Wie viel Mut ist zumutbar?
Im Winter 2016 von Dr. Luis Fuchs
„Wer Mut zeigt, macht Mut“, mahnte die deutsche Bundeskanzlerin Angela Merkel und forderte von den Bürgern „Mut zu immer neuen kleinen Anfängen“. „Mut“ wird gern als Schlüsselwort für Neujahrsansprachen in Anspruch genommen. „Ich werde all meinen Mut und meine Energie einbringen“, versicherte auch Matteo Renzi bei seinem Amtsantritt als Ministerpräsident.
Bereits im 8. Jahrhundert taucht das althochdeutsche muot im Sprachgebrauch auf und steht dann im Mittelalter für Ritterlichkeit und heldenhafte Taten. Im Laufe der Sprachentwicklung hat das Wort „Mut“ vielfältige und unterschiedliche Facetten angenommen, sodass es im heutigen Sprachgebrauch ein umfassendes Spektrum an Bedeutungen aufweist. So steht der Hochmut für Überheblichkeit und abschätzigen Stolz anderen gegenüber, während die Demut als ursprüngliche diemuot die ergebene Bereitschaft zum Dienen ausdrückt, wie man einst die Treue des Dieners zum Gefolgsherrn darunter verstand.
Wenn wir einerseits draufgängerischen Mut als Wagemut und Löwenmut bezeichnen – im Dialekt würden wir dazu auch „Schneid“ sagen –, so verstehen wir anderseits unter Kleinmut einen Mangel an Courage und Entschlusskraft. Großmut zeichnet einen Menschen von edler Gesinnung aus und Langmut gestehen wir einer geduldigen und nachsichtigen Person zu.

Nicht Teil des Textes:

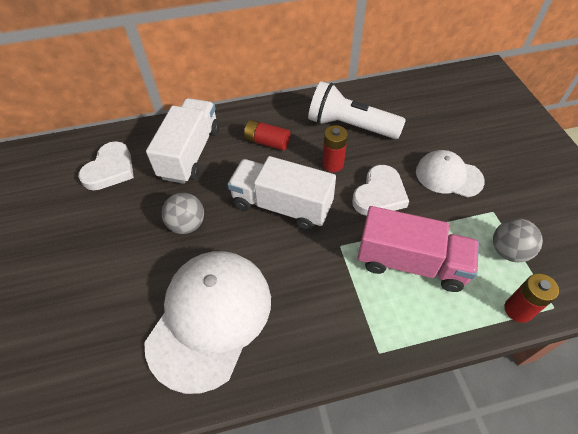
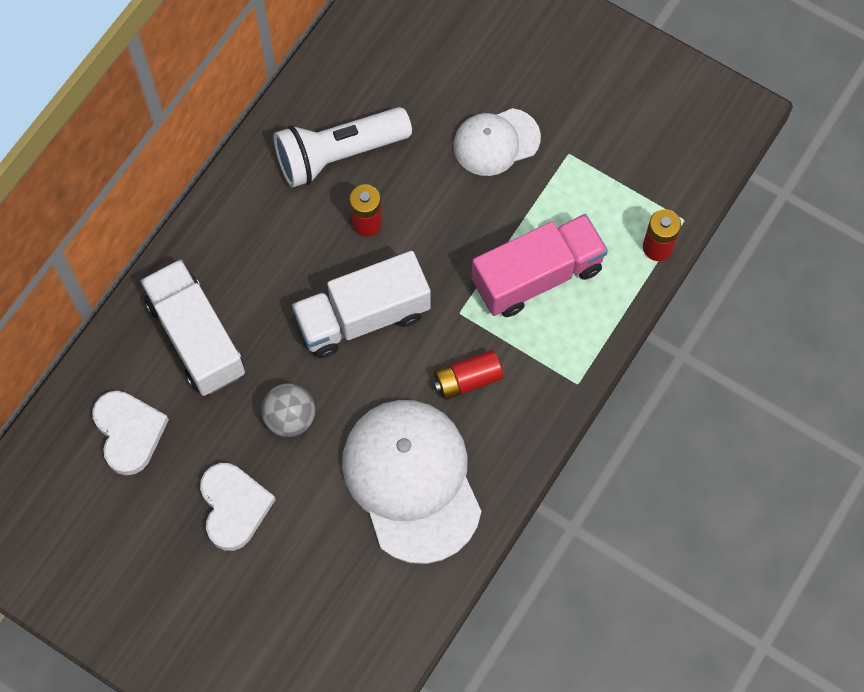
camera: 45 degrees left, 15 degrees up
(267, 142) = (267, 252): red battery -> red battery (467, 380)
(379, 194) = (447, 222): white heart -> white heart (234, 507)
(508, 251) = (611, 191): grey ball -> none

Meist wird der Mut den männlichen Wesen zugestanden; zu Unrecht wohl, denn auch die Grammatik sieht für nicht wenige Wörter, die mit „-mut“ enden, weibliches Geschlecht vor. Anmut, Sanftmut, Schwermut ordnet man eher weiblichem Gemüt zu, sie bezeichnen mehr nach innen gerichtete Affekte. Übermut, Hochmut, Heldenmut beziehen sich dagegen auf eher männliche, nach außen gerichtete Gemütsbewegungen. Selbst „mutige“ Wörter können unter Umständen vom Mut verlassen werden; so heißt ein leidenschaftsloser Gemütszustand Gleichmut und nichts als Ärger und Verdruss versteht man unter Unmut.